As Brady mentioned, you’re allowed to pull a little extra on the loan for living expenses. I know there’s a cap to it though. I’d plan on pulling the allotted amount and then whatever extra you may need covered, I’d save that up to float you the 7 months before you even start the program.
Once you’re instructing, you’ll be making an income again. Although not great, it will help. Plus if you stick with ATP you’ll have access to dozens of airline partnerships, many of which have great tuition reimbursement programs. Those can cover the monthly cost of your loan so your CFI income can be better utilized for living expenses.

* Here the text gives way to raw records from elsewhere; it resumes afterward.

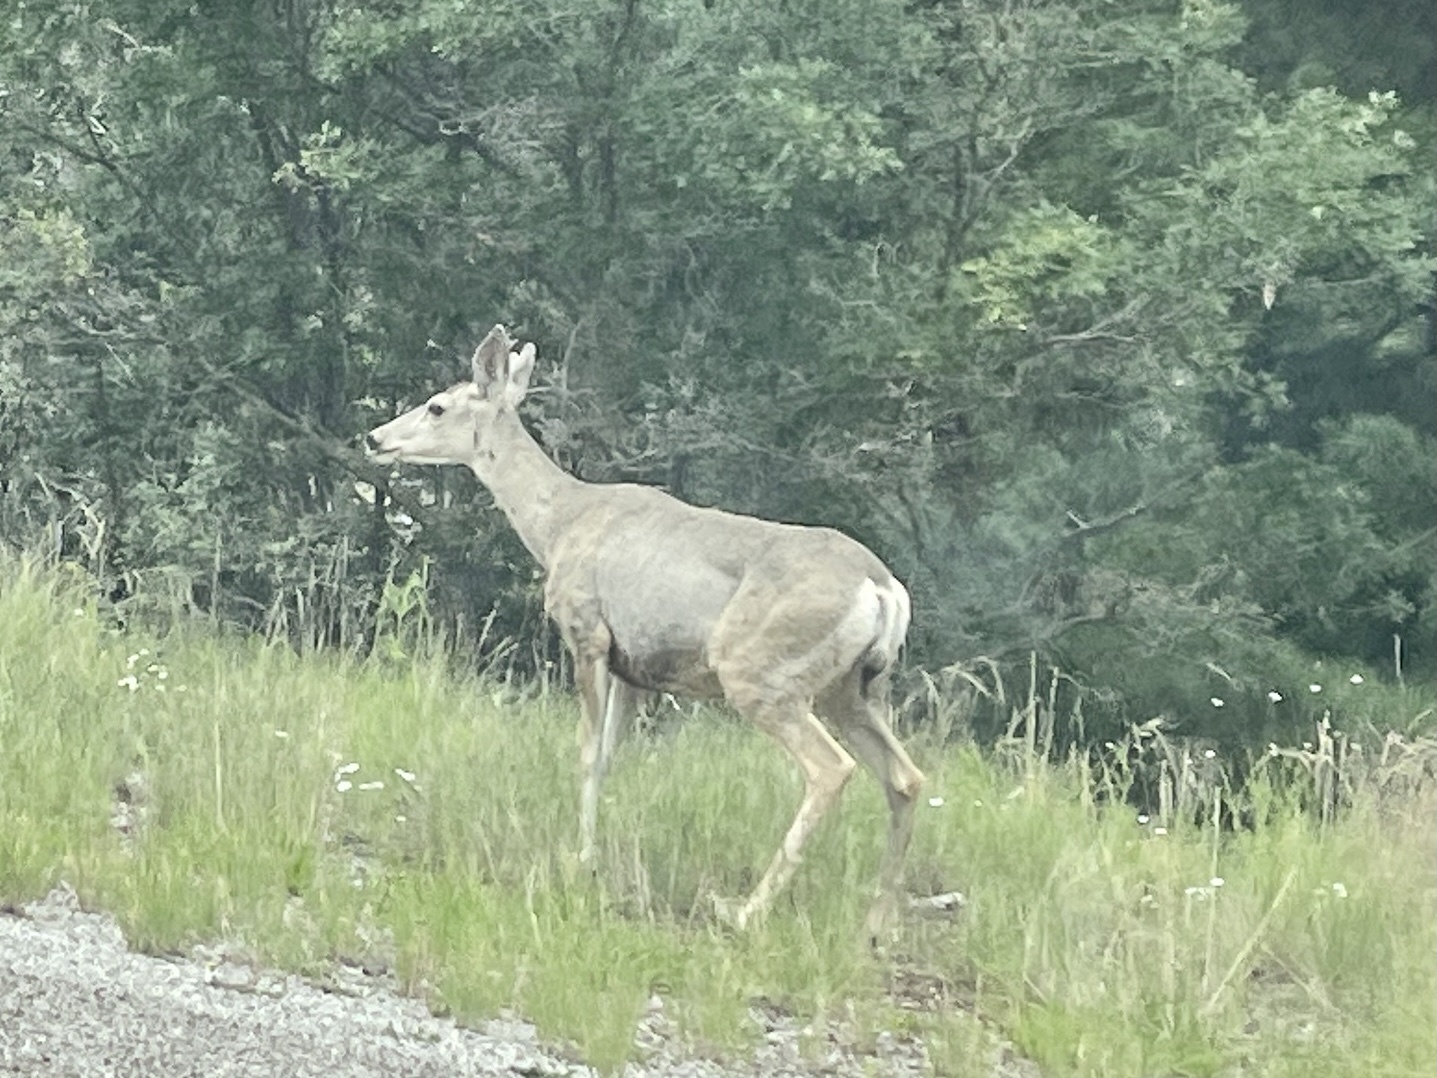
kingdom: Animalia
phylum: Chordata
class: Mammalia
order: Artiodactyla
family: Cervidae
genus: Odocoileus
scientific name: Odocoileus hemionus
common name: Mule deer
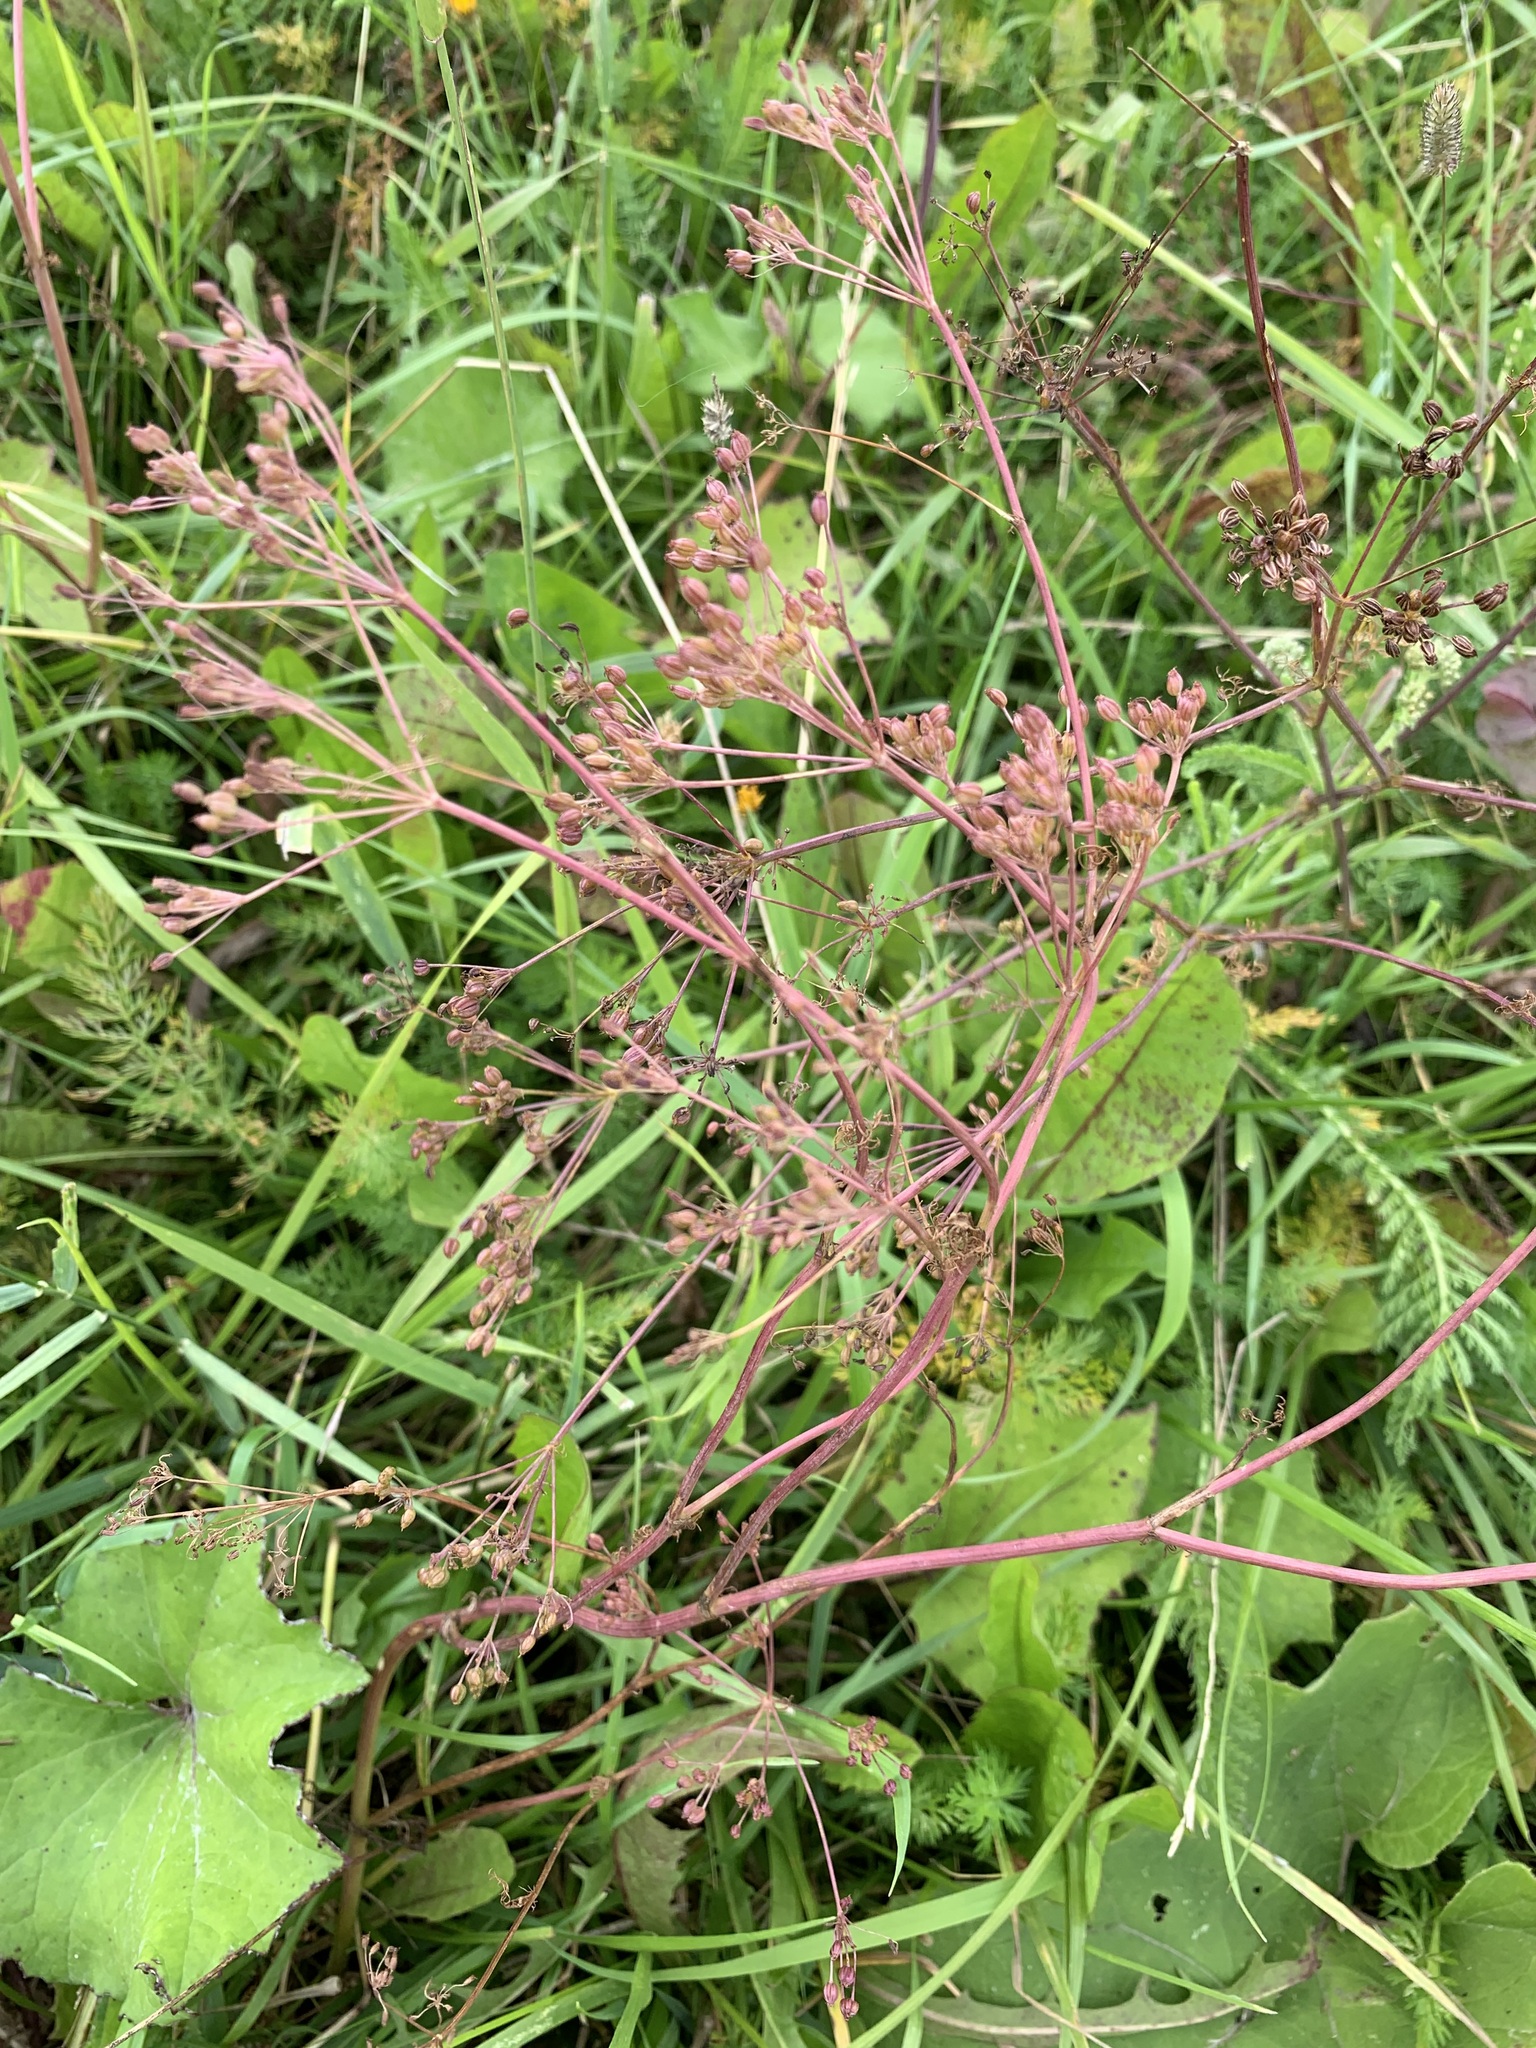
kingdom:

While I am not in the program just yet I am starting on Mon Dec 5th. This was absolutely a concern for me. However, having a good budget and discipline it can be done (Which if you have your mortgage paid off I have to assume you do). For me, I am doing a combination of Hannah’s and Brady’s suggestions. I have saved up 6 months of living expenses and will be utilizing the “extra” on the loan to slow the drain on the savings account. The living stipend is capped at $2000.00 per month. I have made some sacrifices to reduce my monthly living expenses to bare bones necessities. Based on monthly cash flow and the amount I have saved I can “survive” 23 months before going broke. Which I hope is enough to get me through the program and instructing periods to a regional.